__WORK REQUIRED__.
Where a line in the records holds "lines", count it once; return only the final number.

__RECORDED INFORMATION__.

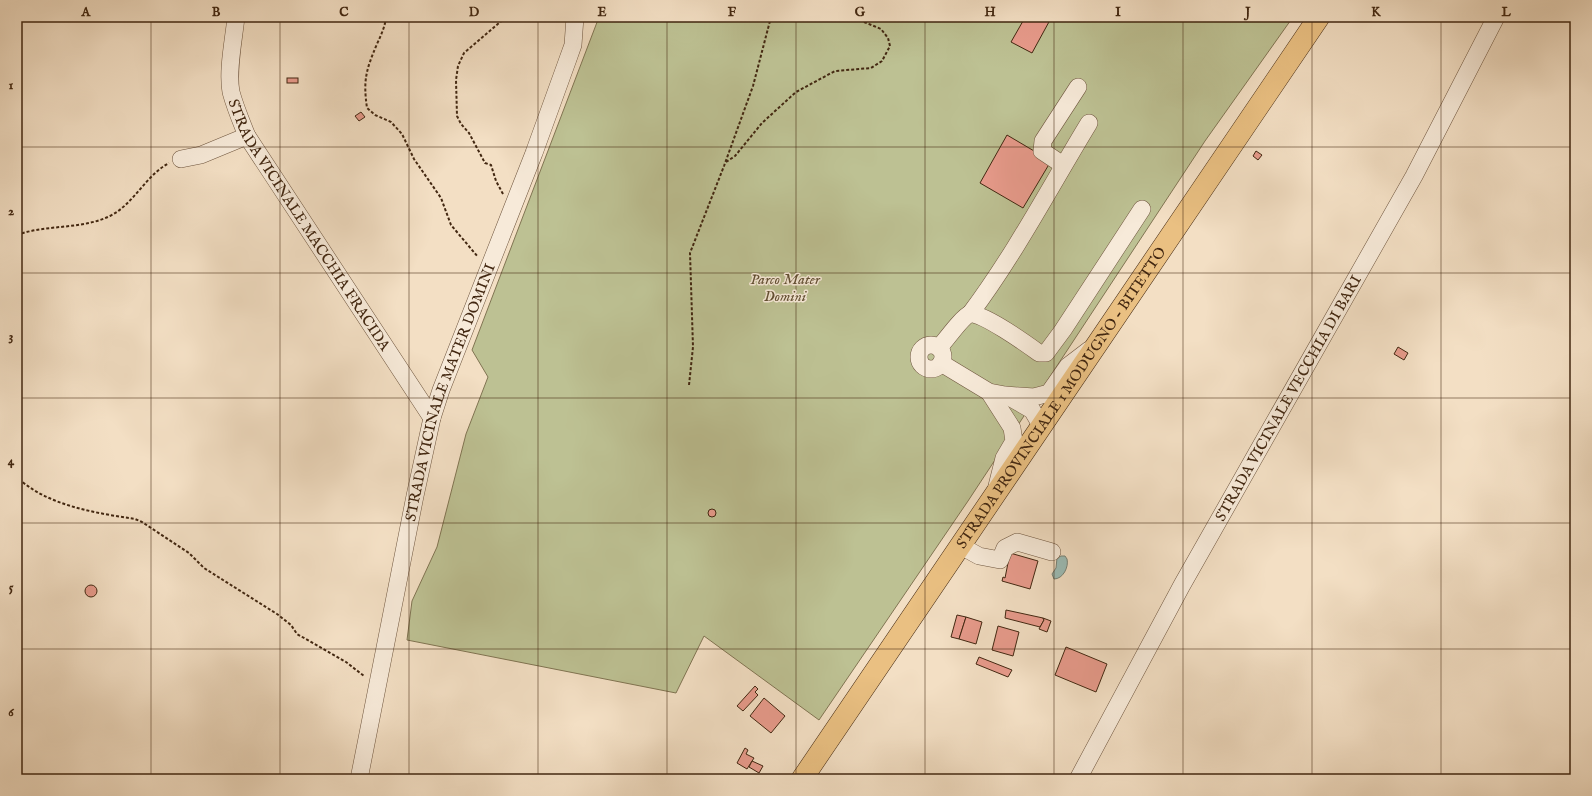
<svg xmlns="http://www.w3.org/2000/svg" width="1592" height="796" font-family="'IM FELL English',serif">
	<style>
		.green { fill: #bdc193; stroke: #807452 }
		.water { fill: #9bbcb6; stroke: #778074 }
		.building { fill: #e89b8c; stroke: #422711 }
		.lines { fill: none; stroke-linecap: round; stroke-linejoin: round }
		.minor-casing { stroke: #6e553e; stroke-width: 18 }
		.major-casing { stroke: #422711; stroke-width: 22 }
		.path { stroke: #422711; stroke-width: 2; stroke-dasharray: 3 2; stroke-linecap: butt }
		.minor { stroke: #f7ead9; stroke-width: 17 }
		.major { stroke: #eac082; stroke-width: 21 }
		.grid { fill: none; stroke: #422711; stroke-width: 1; stroke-opacity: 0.55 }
		.labels { text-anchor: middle; stroke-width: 3; stroke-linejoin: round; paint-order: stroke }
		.street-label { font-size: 15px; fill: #422711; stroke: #f7ead9 }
		.park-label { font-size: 15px; font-style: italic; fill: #614e32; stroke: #f7ead9 }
		.neatline { fill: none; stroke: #422711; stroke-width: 1.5 }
		.grid-label { font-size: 13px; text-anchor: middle; font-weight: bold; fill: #422711 }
	</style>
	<rect width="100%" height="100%" fill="#f3dfc4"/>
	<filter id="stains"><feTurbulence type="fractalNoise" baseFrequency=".005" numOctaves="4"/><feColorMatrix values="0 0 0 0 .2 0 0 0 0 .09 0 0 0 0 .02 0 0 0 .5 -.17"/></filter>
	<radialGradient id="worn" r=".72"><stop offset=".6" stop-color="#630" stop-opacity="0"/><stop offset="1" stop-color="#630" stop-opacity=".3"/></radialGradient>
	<path class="green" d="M599,17H1293L1205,141L968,501L819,720L704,636L676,693L407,640L412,601L437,547L466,434L488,377L472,350Z"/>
	<path class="water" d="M1061,556H1065L1067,559C1069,567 1063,579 1054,579L1052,574L1056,568L1057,558Z"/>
	<g class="building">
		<path d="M1021,17H1051L1049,20H1050L1032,53L1011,42L1023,21L1020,20Z"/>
		<rect x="287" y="78" width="11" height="5"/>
		<path d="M361,112L365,117L359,121L355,116Z"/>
		<path d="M1007,135L1051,161L1023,208L980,183Z"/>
		<path d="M1256,151L1262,155L1258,160L1253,156Z"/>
		<path d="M1398,347L1408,353L1404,360L1394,354Z"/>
		<circle cx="712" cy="513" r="4"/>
		<path d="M1010,553L1038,561L1030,589L1002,581L1003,577L1005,578Z"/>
		<circle cx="91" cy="591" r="6"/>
		<path d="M1006,610L1043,618L1044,620L1040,627L1005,618Z"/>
		<path d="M957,615L966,617L959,639L951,637Z"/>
		<path d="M966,617L982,622L976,644L959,639Z"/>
		<path d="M1043,618L1051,621L1047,632L1039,629L1044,620Z"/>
		<path d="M998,626L1019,632L1013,656L992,650Z"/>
		<path d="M1066,647L1107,664L1096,692L1055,675Z"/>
		<path d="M979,657L1012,670L1008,677L976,664Z"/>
		<path d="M755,686L758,689L755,692L758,695L743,711L737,706Z"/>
		<path d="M764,698L785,716L771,733L750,716Z"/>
		<path d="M745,748L748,750L746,754L754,758L747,769L737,763Z"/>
		<path d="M752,761L763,766L759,773L749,767Z"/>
	</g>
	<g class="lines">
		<defs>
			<g id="minor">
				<path id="s1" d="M236,17C234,38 227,71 231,92C235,107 241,121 247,136L432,418"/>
				<path d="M181,159L201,155L247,136"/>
				<path d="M1063,165L1042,151L1043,141L1078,87"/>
				<path d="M970,314C1015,254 1050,187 1089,123"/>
				<circle cx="931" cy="357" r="12"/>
				<path d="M939,348C944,342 963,316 970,314C980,311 1028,345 1039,353H1046L1063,330L1142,209"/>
				<path d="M941,363L989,392L1005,395L1034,397L1049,393L1068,366L1089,350"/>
				<path d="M989,392L1012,428L1014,441L1004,458L997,486"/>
				<path d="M1011,398L1032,410L1042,427"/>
				<path d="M961,546L979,556L1000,560L1005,548L1017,542L1052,552"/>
				<path id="s2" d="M359,779L415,496L432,418L441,390L534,153L568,59L573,45L575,17"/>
				<path id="s3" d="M1078,779L1182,585L1414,176L1496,17"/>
			</g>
			<g id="major">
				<path id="s4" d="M802,779L1319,17"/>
			</g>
		</defs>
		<use href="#minor" class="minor-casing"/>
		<use href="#major" class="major-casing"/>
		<g class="path">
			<path d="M386,17C385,27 381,35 377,44C366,70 363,80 367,108L375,115L391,122L402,134L414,159L441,198L451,225L478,257"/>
			<path d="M726,162L735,156L762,123L796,92L835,71L871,68L882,61L890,46L888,38L881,29L852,17"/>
			<path d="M503,194L496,181L491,165L485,163L469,133L461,124L457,116L456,80L458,66L464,53L506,17"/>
			<path d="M17,235C47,224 81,230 110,216C134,204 145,176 169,163"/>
			<path d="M689,385L693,347L690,253L724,166L753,86L771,17"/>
			<path d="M19,479C49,506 96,513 135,519L142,522L189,553L204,568L277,614L291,625L297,634L346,662L364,676"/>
		</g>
		<use href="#minor" class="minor"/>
		<use href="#major" class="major"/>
	</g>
	<path class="grid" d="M151,17V779M280,17V779M409,17V779M538,17V779M667,17V779M796,17V779M925,17V779M1054,17V779M1183,17V779M1312,17V779M1441,17V779M17,147H1575M17,273H1575M17,398H1575M17,523H1575M17,649H1575"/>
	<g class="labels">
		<g class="street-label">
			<text dy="5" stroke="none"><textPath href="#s1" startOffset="230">STRADA VICINALE MACCHIA FRACIDA</textPath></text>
			<text dy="5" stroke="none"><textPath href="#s2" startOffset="398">STRADA VICINALE MATER DOMINI</textPath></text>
			<text dy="5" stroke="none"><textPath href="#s4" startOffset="461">STRADA PROVINCIALE 1 MODUGNO - BITETTO</textPath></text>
			<text dy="5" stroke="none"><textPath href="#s3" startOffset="435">STRADA VICINALE VECCHIA DI BARI</textPath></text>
		</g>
		<g class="park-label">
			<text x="785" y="284">Parco Mater<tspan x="785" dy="17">Domini</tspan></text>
		</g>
	</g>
	<rect width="1592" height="796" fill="none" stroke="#f3dfc4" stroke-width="44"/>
	<rect x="22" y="22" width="1548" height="752" class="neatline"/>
	<g class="grid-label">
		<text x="86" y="16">A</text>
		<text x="216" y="16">B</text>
		<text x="344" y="16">C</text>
		<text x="474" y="16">D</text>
		<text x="602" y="16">E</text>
		<text x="732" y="16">F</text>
		<text x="860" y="16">G</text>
		<text x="990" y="16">H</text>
		<text x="1118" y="16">I</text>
		<text x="1248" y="16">J</text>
		<text x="1376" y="16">K</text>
		<text x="1506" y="16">L</text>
		<text x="11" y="89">1</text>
		<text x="11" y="215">2</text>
		<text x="11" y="340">3</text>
		<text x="11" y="465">4</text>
		<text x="11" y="591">5</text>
		<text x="11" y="716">6</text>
	</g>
	<rect width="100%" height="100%" filter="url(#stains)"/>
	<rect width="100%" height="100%" fill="url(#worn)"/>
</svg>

__EXPECTED ANSWER__.
2